> _Selected excerpt_:
You are viewing a plain text version of this content. The canonical link for it is here.
Posted to user@flink.apache.org by Camelia-Elena Ciolac <ca...@inria.fr> on 2014/10/24 12:08:24 UTC

Collection of files as input

Hello, 

I am working on a use case where we have a collections of files as input. 
I am using the env.createInput based on AvroInputFormat. For one input file, it is fine to specify it in new Path(args[0]). 
But, it is possible (and if yes, how) to create a DataSet based on a collection of files directly? 

I thought of a workaround of building one DataSet dsUnion to be the union result, 
and a second DataSet dsCurrent where we create an input for one file. 

read first file in dsUnion 

in a loop, repeat: 
read another file in dsCurrent 
dsUnion = dsUnion.union(dsCurrent) 
until all files in the collection are processed. 

Is there a simpler solution possible with Flink API? 

Thanks in advance! 
Camelia 

Re: Collection of files as input

Posted by Fabian Hueske <fh...@apache.org>.
Hi Camelia,

FileInputFormats such as the AvroInputFormat can also read all files in a
directory if this is specified as the path.

Hope that helps.

> _Problems and tasks_:
- 1) Answer these from the Flink thread on reading a collection of files:
(a) Which input format does the original post say is used with env.createInput?
(b) In the proposed workaround, which DataSet is meant to hold the result of the union?
(c) According to the reply, what can be given as the path so that a FileInputFormat reads all the files it contains?
- 2) Please write a continuation of the Flink thread on reading a collection of files, picking up after its final line.

> _Given data_:
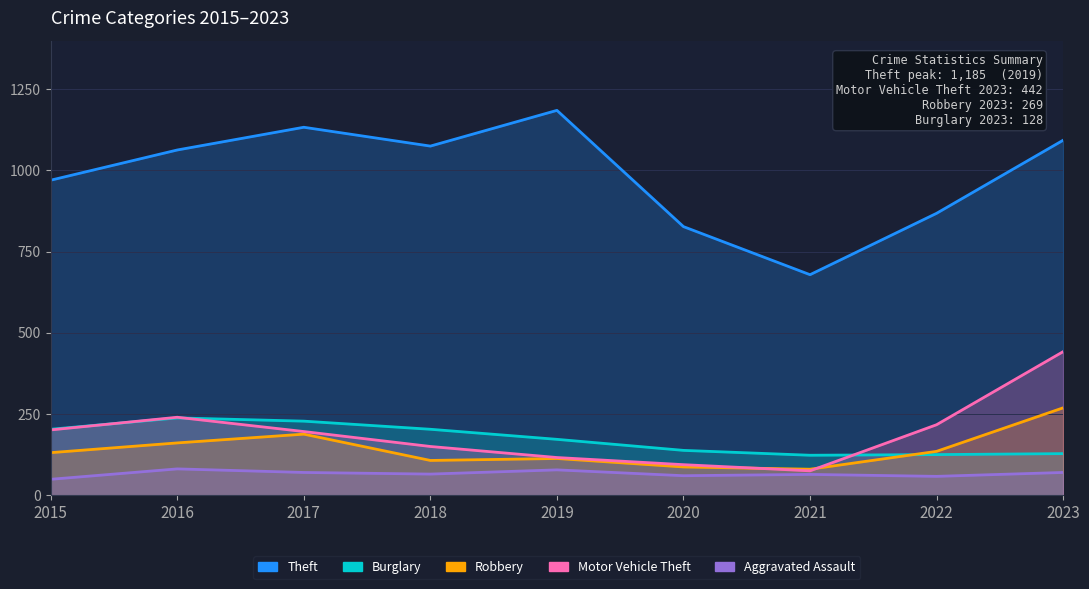

True or false: Theft and Aggravated Assault intersect in this chart.

False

> _Solved tasks_:
- 1)
(a) AvroInputFormat
(b) dsUnion
(c) A directory

- 2)
Best, Fabian

2014-10-24 12:08 GMT+02:00 Camelia-Elena Ciolac <
camelia-elena.ciolac@inria.fr>:

> Hello,
>
> I am working on a use case where we have a collections of files as input.
> I am using the env.createInput based on AvroInputFormat. For one input
> file, it is fine to specify it in new Path(args[0]).
> But, it is possible (and if yes, how)  to create a DataSet based on a
> collection of files directly?
>
> I thought of a workaround of building one DataSet dsUnion to be the union
> result,
>                                                    and a second DataSet
> dsCurrent where we create an input for one file.
>
> read first file in dsUnion
>
> in a loop, repeat:
>       read another file in dsCurrent
>       dsUnion = dsUnion.union(dsCurrent)
> until all files in the collection are processed.
>
> Is there a simpler solution possible with Flink API?
>
> Thanks in advance!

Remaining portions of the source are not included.